In 2020, Dell has added microphone and camera privacy drivers to Linux. Windows 10 and macOS 12 have visible microphone activation indicators, and Purism has built a hardware switch for the microphone and camera into its privacy-focused Librem 5 USA smartphone.
The researchers write that all of these approaches have disadvantages:
The TickTock prototype assembled by scientists consists of near-field sensors, an RF amplifier, an SDR, and a Raspberry Pi 4 Model B. At the same time, the experts write that the final form of the device will be more like a USB flash drive that can be put next to a laptop or banned on it so that the gadget can alert the user of any changes in the state of the device’s microphone.
The way TickTock works is quite simple: it relies on the fact that MEMS microphones on regular laptops emit electromagnetic signals when they are active and active.
During the creation of TickTock, the researchers faced a number of problems. First, the clock frequency varies depending on the audio codec chip in a particular laptop. Secondly, the area of the laptop where the strongest EM signal will leak depends on the model and configuration of the device. Third, not all captured EM signals will be indicative of microphone activity, they can also come from other circuits, and this needs to be filtered out to prevent false alarms.
For these reasons, TickTock performed well on about 90% of the laptops tested (including various Lenovo, Dell, HP, and Asus models), but it failed to detect microphone activity on three Apple MacBook laptops. The aluminum cases and short, flexible cables of Apple devices dampen electromagnetic signal leakage to the point where TickTock cannot detect it.

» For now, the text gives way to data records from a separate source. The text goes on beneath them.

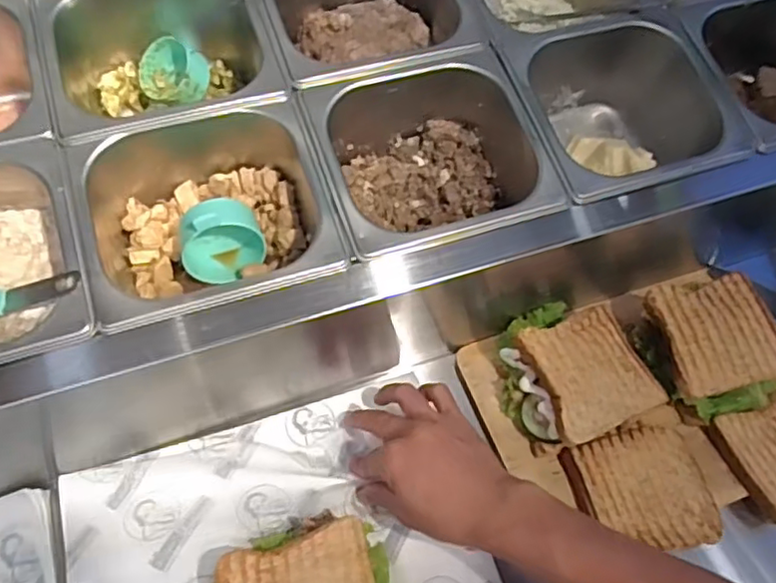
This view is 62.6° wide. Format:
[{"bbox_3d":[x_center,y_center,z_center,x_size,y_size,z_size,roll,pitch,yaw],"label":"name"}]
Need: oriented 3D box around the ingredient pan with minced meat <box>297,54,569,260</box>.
[{"bbox_3d":[0.027,-0.105,0.531,0.169,0.090,0.166,-16,61,-12],"label":"ingredient pan with minced meat"}]

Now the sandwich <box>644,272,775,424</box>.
[{"bbox_3d":[0.284,0.046,0.553,0.103,0.048,0.112,-12,60,-10],"label":"sandwich"}]

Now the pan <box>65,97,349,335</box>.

TickTock was also used for search of wiretapping on 40 other devices, including smartphones, tablets, smart speakers and USB webcams. The gadget was able to detect microphone activity on 21 devices out of 40. The high failure rate is likely due to the use of analogue rather than digital microphones in some smartphone models, as well as the fact that small equipment more often relies on shorter wires, which reduces electromagnetic radiation.
In the future, experts plan to expand the functionality of TickTock so that the device can also detect unauthorized access to cameras and inertial sensor units.